»»
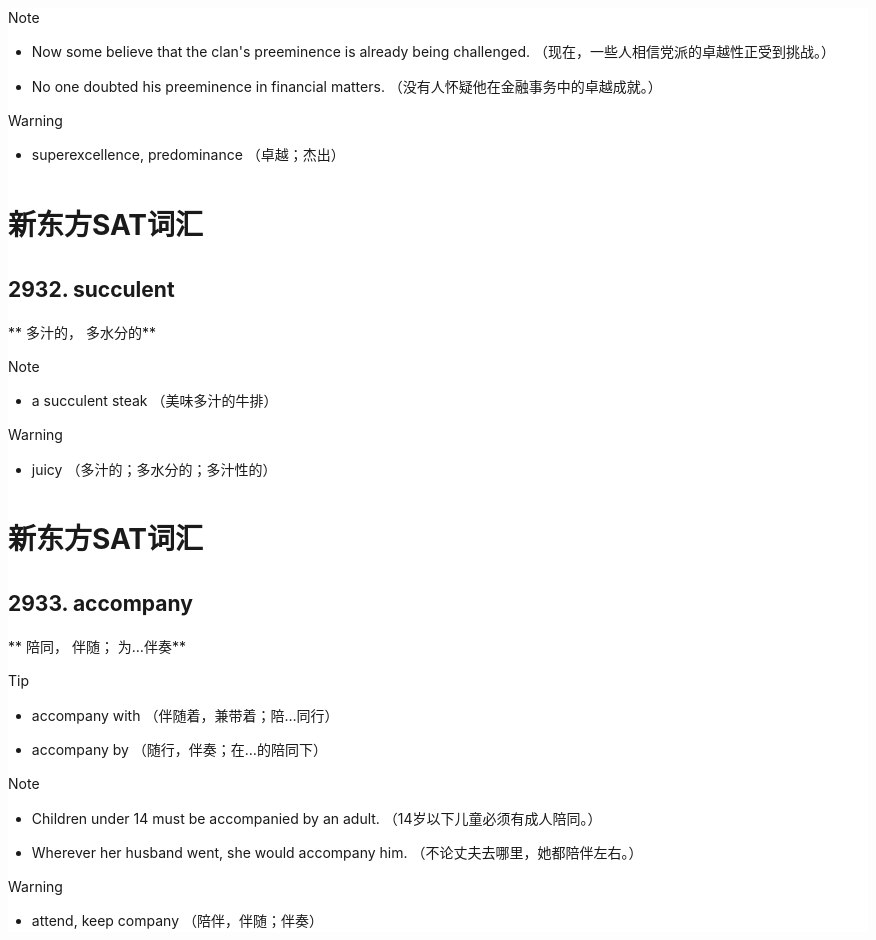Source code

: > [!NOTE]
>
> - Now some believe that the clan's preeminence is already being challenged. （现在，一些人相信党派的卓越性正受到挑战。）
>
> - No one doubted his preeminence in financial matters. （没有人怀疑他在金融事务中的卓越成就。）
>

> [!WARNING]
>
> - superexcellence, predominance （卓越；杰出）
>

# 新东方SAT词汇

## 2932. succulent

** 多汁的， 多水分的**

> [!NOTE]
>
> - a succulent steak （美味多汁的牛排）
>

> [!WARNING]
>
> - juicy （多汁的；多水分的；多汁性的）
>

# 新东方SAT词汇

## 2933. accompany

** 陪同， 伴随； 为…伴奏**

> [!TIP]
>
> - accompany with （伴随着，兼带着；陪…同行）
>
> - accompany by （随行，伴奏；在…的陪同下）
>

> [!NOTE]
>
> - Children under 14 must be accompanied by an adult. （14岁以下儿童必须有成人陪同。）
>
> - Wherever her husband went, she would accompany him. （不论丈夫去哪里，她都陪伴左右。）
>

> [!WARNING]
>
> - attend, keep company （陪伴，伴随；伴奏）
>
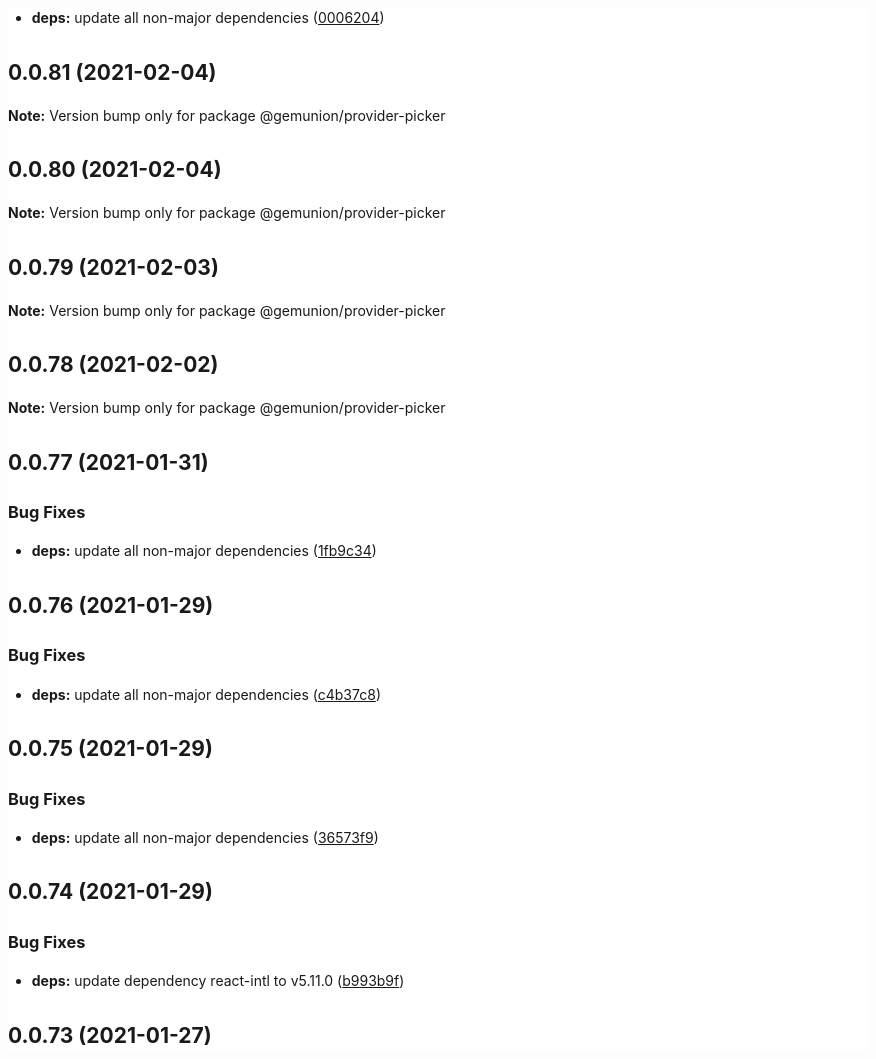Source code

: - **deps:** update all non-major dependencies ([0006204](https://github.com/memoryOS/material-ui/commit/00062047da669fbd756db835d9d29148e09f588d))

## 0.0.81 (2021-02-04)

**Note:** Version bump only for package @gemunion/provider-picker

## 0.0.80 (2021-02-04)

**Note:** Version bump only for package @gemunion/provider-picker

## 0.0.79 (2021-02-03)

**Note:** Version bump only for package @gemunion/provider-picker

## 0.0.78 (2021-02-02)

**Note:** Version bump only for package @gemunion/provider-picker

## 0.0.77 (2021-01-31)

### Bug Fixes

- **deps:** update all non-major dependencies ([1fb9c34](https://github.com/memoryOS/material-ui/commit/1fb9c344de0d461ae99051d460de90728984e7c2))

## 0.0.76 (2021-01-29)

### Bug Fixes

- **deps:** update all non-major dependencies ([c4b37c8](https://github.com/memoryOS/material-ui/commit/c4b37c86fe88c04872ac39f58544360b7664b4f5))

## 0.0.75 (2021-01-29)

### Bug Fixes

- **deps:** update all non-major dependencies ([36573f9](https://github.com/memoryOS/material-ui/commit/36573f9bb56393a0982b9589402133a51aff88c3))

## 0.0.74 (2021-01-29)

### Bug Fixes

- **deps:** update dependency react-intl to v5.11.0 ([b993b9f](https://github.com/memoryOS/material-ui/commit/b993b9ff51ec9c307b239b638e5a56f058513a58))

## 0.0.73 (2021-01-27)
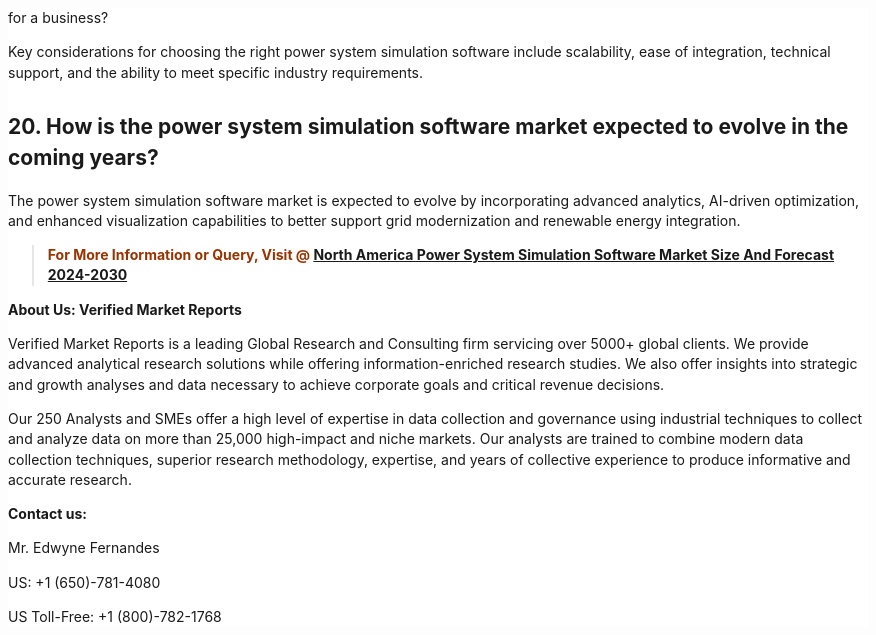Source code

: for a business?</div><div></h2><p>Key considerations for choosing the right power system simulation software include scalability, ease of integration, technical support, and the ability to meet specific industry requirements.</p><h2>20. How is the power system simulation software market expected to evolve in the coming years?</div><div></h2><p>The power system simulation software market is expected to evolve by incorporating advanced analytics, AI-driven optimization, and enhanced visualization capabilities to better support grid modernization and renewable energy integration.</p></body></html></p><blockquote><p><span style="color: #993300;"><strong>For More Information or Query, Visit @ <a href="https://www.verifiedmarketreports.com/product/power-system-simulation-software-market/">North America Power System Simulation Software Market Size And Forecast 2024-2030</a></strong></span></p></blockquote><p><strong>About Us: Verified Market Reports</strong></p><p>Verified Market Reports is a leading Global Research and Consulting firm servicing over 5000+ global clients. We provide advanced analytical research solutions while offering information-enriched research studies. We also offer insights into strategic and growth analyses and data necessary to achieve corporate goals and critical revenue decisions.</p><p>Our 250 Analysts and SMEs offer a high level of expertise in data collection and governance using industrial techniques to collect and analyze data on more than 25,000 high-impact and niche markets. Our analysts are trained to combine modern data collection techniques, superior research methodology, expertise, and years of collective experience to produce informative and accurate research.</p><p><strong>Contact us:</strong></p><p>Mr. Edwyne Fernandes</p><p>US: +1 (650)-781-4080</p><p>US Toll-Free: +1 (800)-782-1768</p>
««
**Exercise aim**
Reproduce every line of source text in the data above character for character, and leave out the pictures.

**Result**
Source code

: > [!NOTE]
>
> - Now some believe that the clan's preeminence is already being challenged. （现在，一些人相信党派的卓越性正受到挑战。）
>
> - No one doubted his preeminence in financial matters. （没有人怀疑他在金融事务中的卓越成就。）
>

> [!WARNING]
>
> - superexcellence, predominance （卓越；杰出）
>

# 新东方SAT词汇

## 2932. succulent

** 多汁的， 多水分的**

> [!NOTE]
>
> - a succulent steak （美味多汁的牛排）
>

> [!WARNING]
>
> - juicy （多汁的；多水分的；多汁性的）
>

# 新东方SAT词汇

## 2933. accompany

** 陪同， 伴随； 为…伴奏**

> [!TIP]
>
> - accompany with （伴随着，兼带着；陪…同行）
>
> - accompany by （随行，伴奏；在…的陪同下）
>

> [!NOTE]
>
> - Children under 14 must be accompanied by an adult. （14岁以下儿童必须有成人陪同。）
>
> - Wherever her husband went, she would accompany him. （不论丈夫去哪里，她都陪伴左右。）
>

> [!WARNING]
>
> - attend, keep company （陪伴，伴随；伴奏）
>
Source code

: - **deps:** update all non-major dependencies ([0006204](https://github.com/memoryOS/material-ui/commit/00062047da669fbd756db835d9d29148e09f588d))

## 0.0.81 (2021-02-04)

**Note:** Version bump only for package @gemunion/provider-picker

## 0.0.80 (2021-02-04)

**Note:** Version bump only for package @gemunion/provider-picker

## 0.0.79 (2021-02-03)

**Note:** Version bump only for package @gemunion/provider-picker

## 0.0.78 (2021-02-02)

**Note:** Version bump only for package @gemunion/provider-picker

## 0.0.77 (2021-01-31)

### Bug Fixes

- **deps:** update all non-major dependencies ([1fb9c34](https://github.com/memoryOS/material-ui/commit/1fb9c344de0d461ae99051d460de90728984e7c2))

## 0.0.76 (2021-01-29)

### Bug Fixes

- **deps:** update all non-major dependencies ([c4b37c8](https://github.com/memoryOS/material-ui/commit/c4b37c86fe88c04872ac39f58544360b7664b4f5))

## 0.0.75 (2021-01-29)

### Bug Fixes

- **deps:** update all non-major dependencies ([36573f9](https://github.com/memoryOS/material-ui/commit/36573f9bb56393a0982b9589402133a51aff88c3))

## 0.0.74 (2021-01-29)

### Bug Fixes

- **deps:** update dependency react-intl to v5.11.0 ([b993b9f](https://github.com/memoryOS/material-ui/commit/b993b9ff51ec9c307b239b638e5a56f058513a58))

## 0.0.73 (2021-01-27)
Source code

: for a business?</div><div></h2><p>Key considerations for choosing the right power system simulation software include scalability, ease of integration, technical support, and the ability to meet specific industry requirements.</p><h2>20. How is the power system simulation software market expected to evolve in the coming years?</div><div></h2><p>The power system simulation software market is expected to evolve by incorporating advanced analytics, AI-driven optimization, and enhanced visualization capabilities to better support grid modernization and renewable energy integration.</p></body></html></p><blockquote><p><span style="color: #993300;"><strong>For More Information or Query, Visit @ <a href="https://www.verifiedmarketreports.com/product/power-system-simulation-software-market/">North America Power System Simulation Software Market Size And Forecast 2024-2030</a></strong></span></p></blockquote><p><strong>About Us: Verified Market Reports</strong></p><p>Verified Market Reports is a leading Global Research and Consulting firm servicing over 5000+ global clients. We provide advanced analytical research solutions while offering information-enriched research studies. We also offer insights into strategic and growth analyses and data necessary to achieve corporate goals and critical revenue decisions.</p><p>Our 250 Analysts and SMEs offer a high level of expertise in data collection and governance using industrial techniques to collect and analyze data on more than 25,000 high-impact and niche markets. Our analysts are trained to combine modern data collection techniques, superior research methodology, expertise, and years of collective experience to produce informative and accurate research.</p><p><strong>Contact us:</strong></p><p>Mr. Edwyne Fernandes</p><p>US: +1 (650)-781-4080</p><p>US Toll-Free: +1 (800)-782-1768</p>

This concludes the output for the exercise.